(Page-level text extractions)
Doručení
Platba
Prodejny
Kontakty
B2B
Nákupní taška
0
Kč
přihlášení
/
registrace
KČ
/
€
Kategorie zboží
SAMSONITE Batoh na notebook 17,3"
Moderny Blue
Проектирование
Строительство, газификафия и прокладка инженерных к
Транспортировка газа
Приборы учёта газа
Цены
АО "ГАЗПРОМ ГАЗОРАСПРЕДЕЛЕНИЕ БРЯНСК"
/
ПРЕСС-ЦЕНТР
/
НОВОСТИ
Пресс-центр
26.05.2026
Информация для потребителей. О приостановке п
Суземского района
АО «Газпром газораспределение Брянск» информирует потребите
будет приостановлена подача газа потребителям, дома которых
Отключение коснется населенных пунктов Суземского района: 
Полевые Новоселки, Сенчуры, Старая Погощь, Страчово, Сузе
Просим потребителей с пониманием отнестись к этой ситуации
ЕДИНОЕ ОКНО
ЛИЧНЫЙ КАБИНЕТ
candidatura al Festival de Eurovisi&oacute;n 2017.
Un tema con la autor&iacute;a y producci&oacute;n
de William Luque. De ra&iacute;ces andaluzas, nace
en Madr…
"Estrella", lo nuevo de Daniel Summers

[EXERCISE REQUIREMENTS]
In full and without alteration, retype the entries above.

[RESULT OF THE EXERCISE]
Doručení
Platba
Prodejny
Kontakty
B2B
Nákupní taška
0
Kč
přihlášení
/
registrace
KČ
/
€
Kategorie zboží
SAMSONITE Batoh na notebook 17,3"
Moderny Blue
Проектирование
Строительство, газификафия и прокладка инженерных к
Транспортировка газа
Приборы учёта газа
Цены
АО "ГАЗПРОМ ГАЗОРАСПРЕДЕЛЕНИЕ БРЯНСК"
/
ПРЕСС-ЦЕНТР
/
НОВОСТИ
Пресс-центр
26.05.2026
Информация для потребителей. О приостановке п
Суземского района
АО «Газпром газораспределение Брянск» информирует потребите
будет приостановлена подача газа потребителям, дома которых
Отключение коснется населенных пунктов Суземского района: 
Полевые Новоселки, Сенчуры, Старая Погощь, Страчово, Сузе
Просим потребителей с пониманием отнестись к этой ситуации
ЕДИНОЕ ОКНО
ЛИЧНЫЙ КАБИНЕТ
candidatura al Festival de Eurovisi&oacute;n 2017.
Un tema con la autor&iacute;a y producci&oacute;n
de William Luque. De ra&iacute;ces andaluzas, nace
en Madr…
"Estrella", lo nuevo de Daniel Summers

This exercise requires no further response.